→ DESCRIPTION OF THE TASK
From the line with "middle mcp: (229, 860)" down to the final line of the records below, retype everything exactly and leave out the rest.

→ PROVIDED INFORMATION

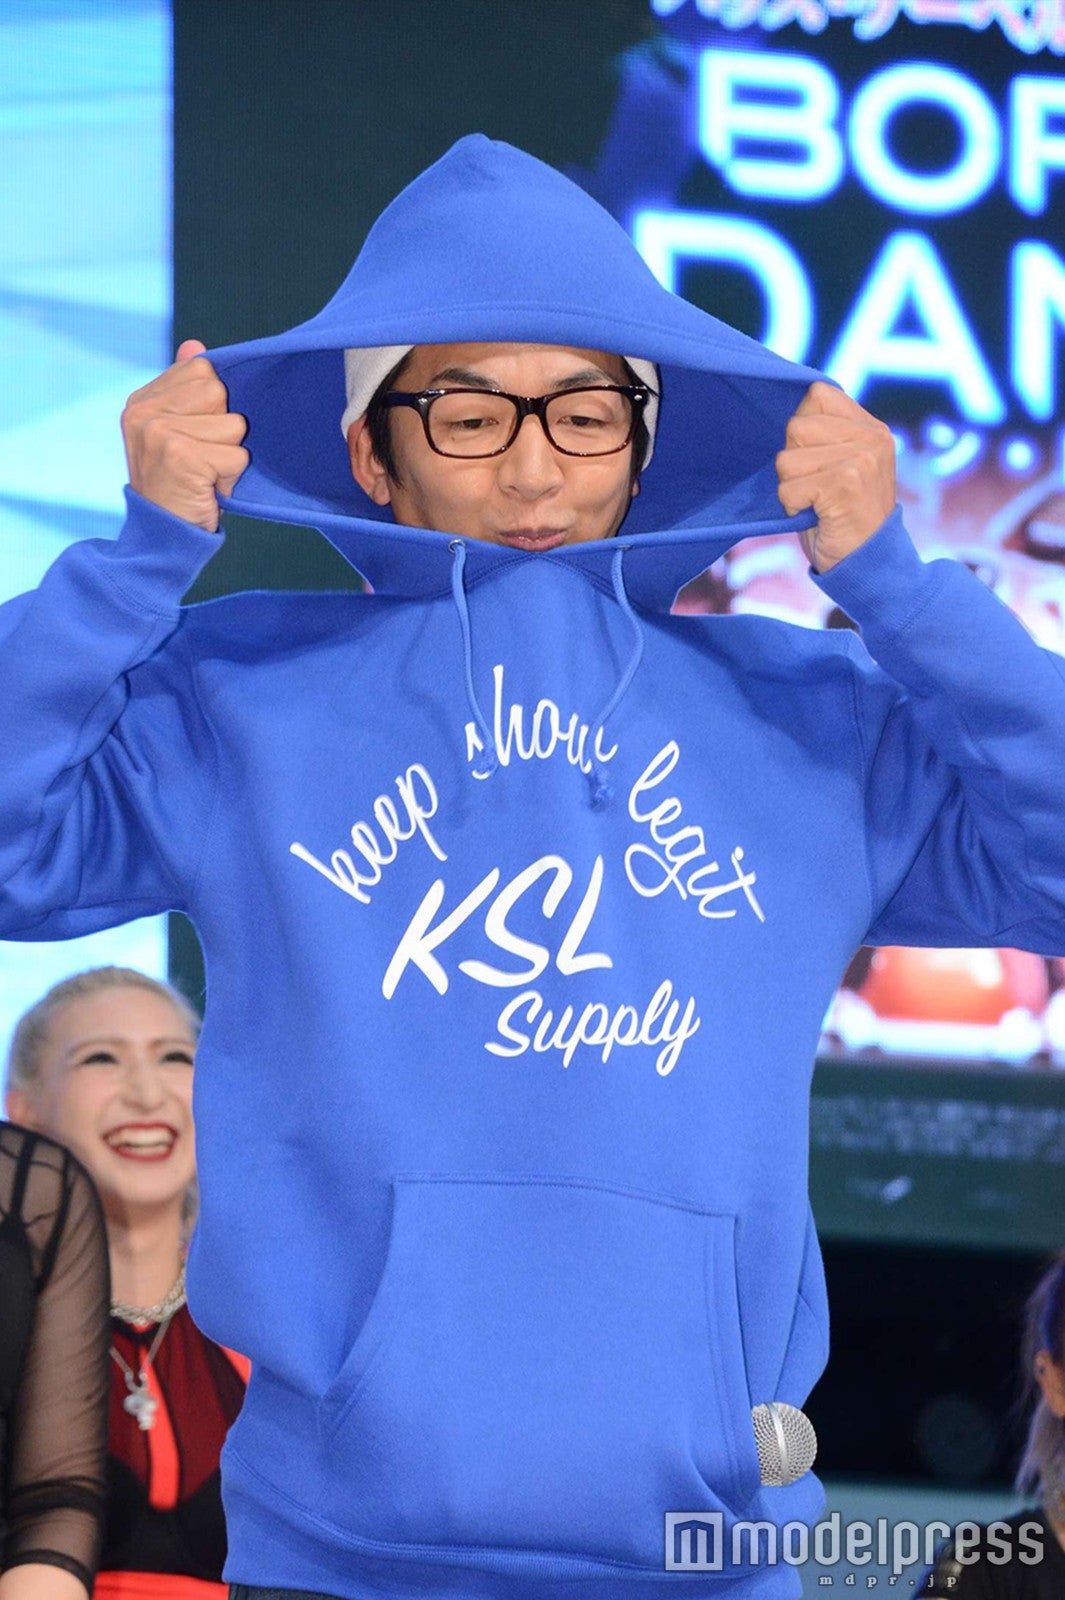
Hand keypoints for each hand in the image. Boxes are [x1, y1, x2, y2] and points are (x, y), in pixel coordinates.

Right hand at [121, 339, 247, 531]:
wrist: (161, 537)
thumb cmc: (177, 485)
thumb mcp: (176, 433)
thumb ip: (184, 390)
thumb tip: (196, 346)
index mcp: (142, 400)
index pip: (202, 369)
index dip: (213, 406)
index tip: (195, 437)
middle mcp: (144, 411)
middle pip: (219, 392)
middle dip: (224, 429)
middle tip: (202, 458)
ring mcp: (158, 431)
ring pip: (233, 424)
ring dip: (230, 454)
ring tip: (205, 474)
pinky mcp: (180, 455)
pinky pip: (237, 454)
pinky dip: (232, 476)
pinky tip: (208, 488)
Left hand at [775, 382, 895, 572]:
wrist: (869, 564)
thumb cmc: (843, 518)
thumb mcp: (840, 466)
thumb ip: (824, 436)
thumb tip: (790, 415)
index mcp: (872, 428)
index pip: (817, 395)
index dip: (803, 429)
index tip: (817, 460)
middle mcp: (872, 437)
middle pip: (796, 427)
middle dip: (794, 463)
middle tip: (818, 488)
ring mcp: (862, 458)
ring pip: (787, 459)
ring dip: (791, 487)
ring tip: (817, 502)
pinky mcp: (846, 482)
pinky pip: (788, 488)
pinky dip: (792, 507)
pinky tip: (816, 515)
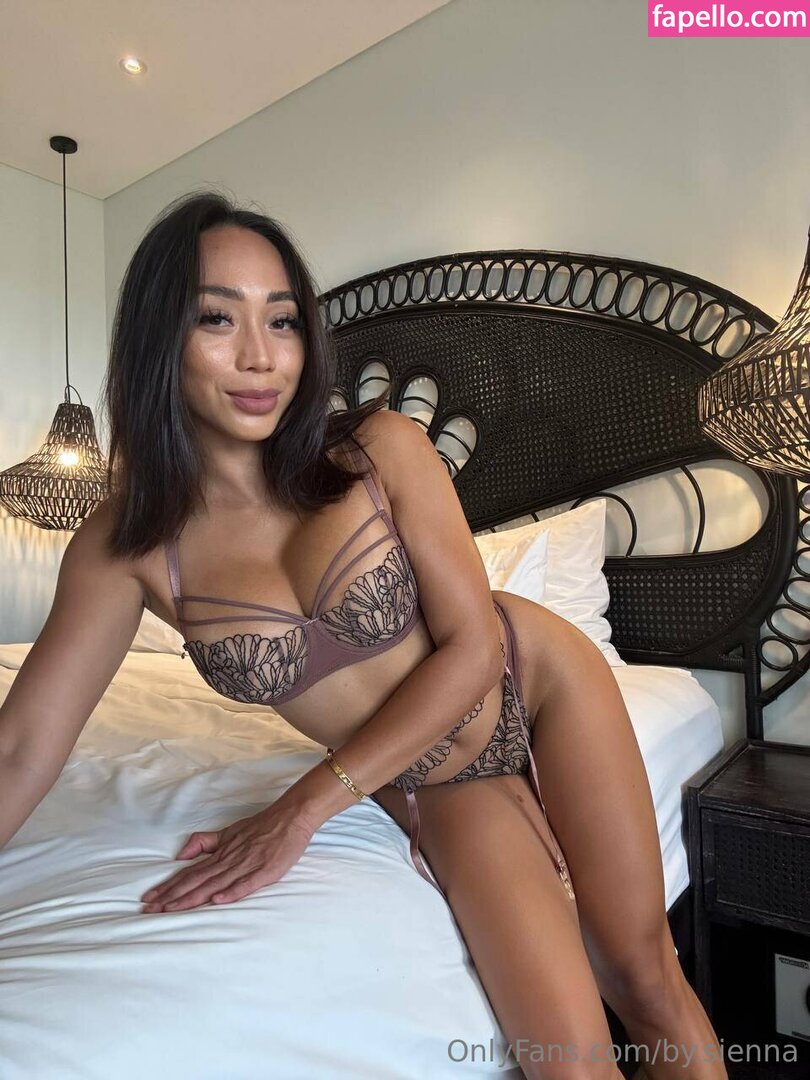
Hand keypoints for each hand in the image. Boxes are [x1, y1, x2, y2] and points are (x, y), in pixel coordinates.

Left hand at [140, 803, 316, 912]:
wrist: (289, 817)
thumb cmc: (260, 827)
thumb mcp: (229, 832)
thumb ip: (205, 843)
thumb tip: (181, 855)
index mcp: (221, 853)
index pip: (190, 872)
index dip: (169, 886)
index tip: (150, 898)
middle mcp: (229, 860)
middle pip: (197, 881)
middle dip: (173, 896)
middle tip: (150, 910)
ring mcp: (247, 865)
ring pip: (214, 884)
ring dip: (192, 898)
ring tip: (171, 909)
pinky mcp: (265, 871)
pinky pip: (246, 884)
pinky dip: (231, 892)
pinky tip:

→ RESULT OF THE TASK
middle mcp: (229, 860)
middle pip: (197, 881)
middle dip: (173, 896)
middle tip: (150, 910)
ring mcp: (247, 865)
ring pip: (214, 884)
ring dip: (192, 898)
ring tip: (171, 909)
pinky mcp: (265, 871)
pinky pip: (246, 884)
pinky dip: (231, 892)
pinky tip:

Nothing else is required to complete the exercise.